MIDWAY : Dashain introspection
There is a bit of nip in the air. Dry spells are interspersed with cloudbursts. This can only portend the advent of the biggest festival of all Hindus: Dashain. And yet, dismay engulfs me.
This year we might well celebrate the restoration of peace. Maybe, those who lost their loved ones during the bloody conflict in the last decade can finally do so without a sense of guilt. Meanwhile, the larger part of the population that by and large were not directly affected by the insurgency, is all agog in anticipation of fun and frolic that lies ahead.

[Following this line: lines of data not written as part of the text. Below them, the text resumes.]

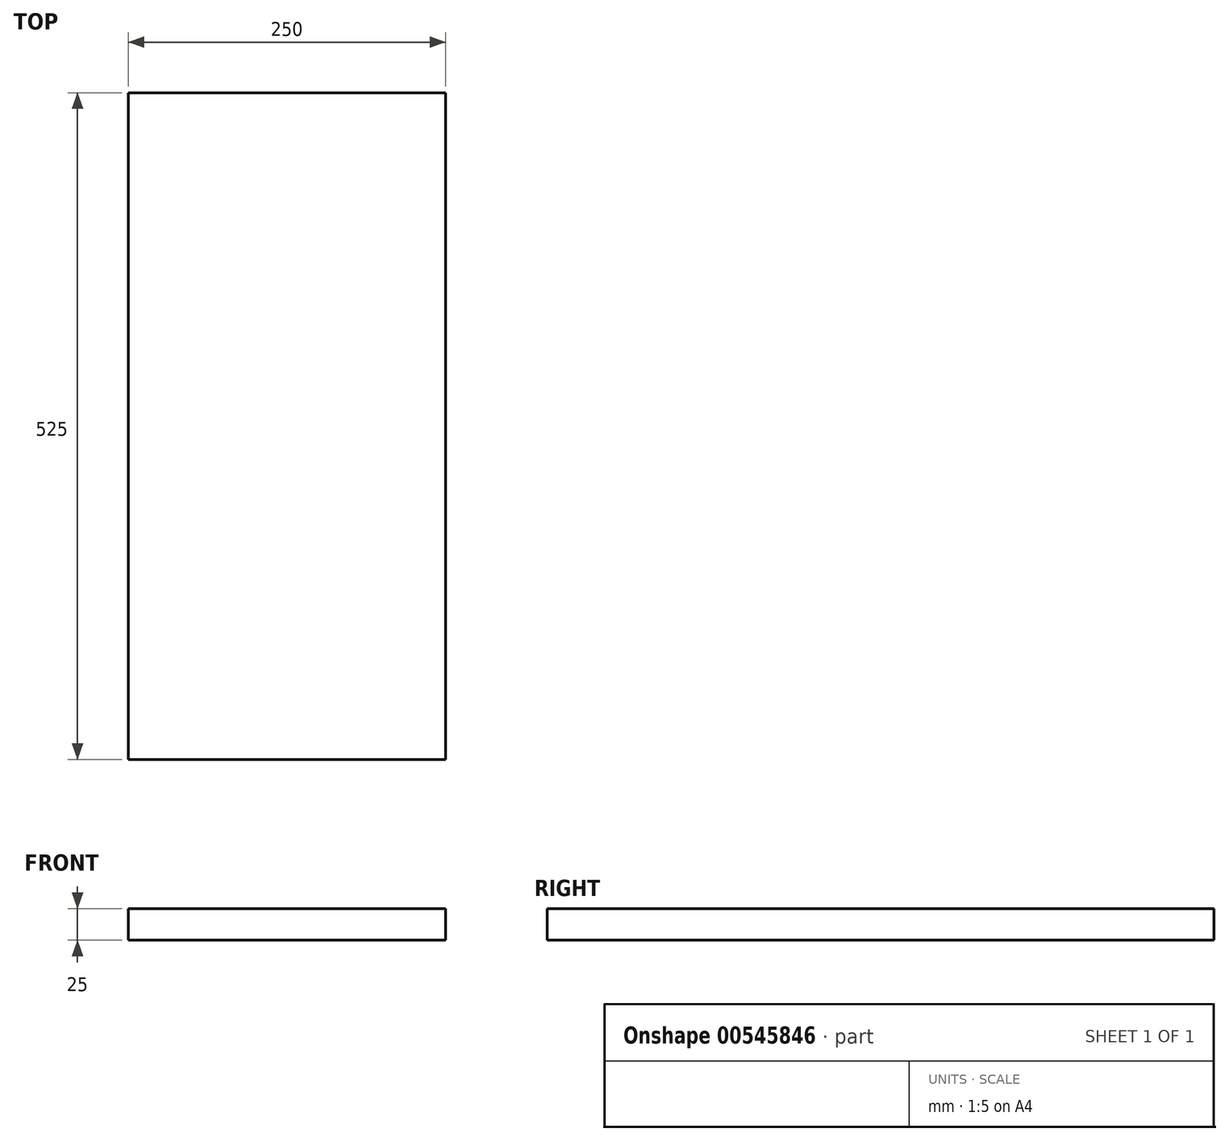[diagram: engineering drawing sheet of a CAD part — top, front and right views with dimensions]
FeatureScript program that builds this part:
annotation { "Feature Type Name" : "Feature", "Feature Type Description" : "" }
export const myFeature = defineFeature(function(context is Context, id is Id, definition is map)
    precondition{}
    {
        {
            var Q0;
            Q0=qCreatedBy(makeId("Top.planeOp"),FACE);
            var sketch = newSketch(context, id + "F0", { "sketchPlane" : qUnion([Q0])});
            skLineSegment(sketch, "E0", {"start": v(0, 1000) * mm, "end": v(0, -700) * mm, "construction": true});
            skLineSegment(sketch, "E1", {"start": v(-675, 1000) * mm, "end": v(0, 1000) * mm, "construction": true});
            skLineSegment(sketch, "E2", {"start": v(-675, -350) * mm, "end": v(-675, -700) * mm, "construction": true});
            skLineSegment(sketch, "E3", {"start": v(-675, -700) * mm, "end": v(-425, -700) * mm, "construction": true});
            skLineSegment(sketch, "E4.MirrorCS", {"start": v(675, 1000) * mm, "end": v(0, 1000) * mm, "construction": true});
            skLineSegment(sketch, "E5.MirrorCS", {"start": v(0, -700) * mm, "end": v(425, -700) * mm, "construction": true});
            skLineSegment(sketch, "E6", {"start": v(-425, -700) * mm, "end": v(-675, -350) * mm, "construction": true});
            skLineSegment(sketch, "E7", {"start": v(675, 1000) * mm, "end": v(675, -350) * mm, "construction": true});
            skLineSegment(sketch, "E8", {"start": v(425, -700) * mm, "end": v(-425, -700) * mm, "construction": true});
            skLineSegment(sketch, "E9", {"start": v(675, -350) * mm, "end": v(425, -700) * mm, "construction": true});
            skLineSegment(sketch, "E10", {"start": v(-675, -350) * mm, "end": v(-675, 1000) * mm, "construction": true});
            skLineSegment(sketch, "E11", {"start": v(-425, 350) * mm, "end": v(0, 350) * mm, "construction": true});
            skLineSegment(sketch, "E12.MirrorCS", {"start": v(425, 350) * mm, "end": v(0, 350) * mm, "construction": true});
            skLineSegment(sketch, "E13", {"start": v(-425, 350) * mm, "end": v(-425, -700) * mm, "construction": true});
            skLineSegment(sketch, "E14", {"start": v(425, 350) * mm, "end": v(425, -700) * mm, "construction": true});
            skLineSegment(sketch, "E15.bottom", {"start": v(-425, 350) * mm, "end": v(-675, 350) * mm});
            skLineSegment(sketch, "E15.top", {"start": v(-425, -175) * mm, "end": v(-675, -175) * mm});
            skLineSegment(sketch, "E15.left", {"start": v(-425, 350) * mm, "end": v(-425, -175) * mm});
            skLineSegment(sketch, "E15.right", {"start": v(-675, 350) * mm, "end": v(-675, -175) * mm});
            skLineSegment(sketch, "E16.MirrorCS", {"start": v(-675, -700) * mm, "end": v(-675, -175) * mm});
            skLineSegment(sketch, "E17.MirrorCS", {"start": v(-425, -700) * mm, "end": v(-425, -175) * mm});
            skSolve(sketch);
        }
        {
            var Q0;
            Q0=makeQuery(id+"F0.imprint","IMPRINT",FACE,{"disambiguationData":[TD([[makeQuery(id+"F0.imprint","IMPRINT",EDGE,{"derivedFrom":sQuery(id+"F0.wireOp",EDGE,"E15.bottom")}),1.0]])]});
            extrude(context, id + "F1", {"entities" : qUnion([Q0]), "depth" : 25 * mm, "offsetDistance" : 25 * mm});
        }
    });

The event is celebrated as the triumph of the good over evil. But how we demarcate between the two? Have ever the forces of good won a total victory and not submitted to the forces of dark? During the Second World War, Theodore Roosevelt and Winston Churchill, the democratic leaders of the “free world”, were forced to succumb to the wishes of Joseph Stalin, the Russian dictator — and all in the name of the greater “good” of mankind. Hitler was popularly elected head of the government before he embarked on a ruthless campaign to purge Jews.
I find this moral relativism nauseating. Everybody is out to safeguard their own ‘interests’, not caring a fig how their actions might affect the others.
Stem cell research might save thousands of lives and yet the richest country in the world declines to fund it. And the leader of the free world continues to pooh-pooh the notion of collective action, for no other country, he asserts, has the moral obligation “to spread goodness”. The do-gooders in Swamis and Babas continue to lull their audiences through lofty words. Closer home, people lose their lives in the outskirts while their representatives bicker over petty partisan interests.
Dashain reminds me of all things vile in human beings. How can one celebrate when nearly half the population can’t even make their ends meet?
Money will be lavishly spent shopping this Dashain while the flood and drought victims are struggling to meet their most basic human needs.
What kind of society is this where a few rejoice at the cost of the majority of the population? Doesn’t it call for a bit of introspection this Dashain, then?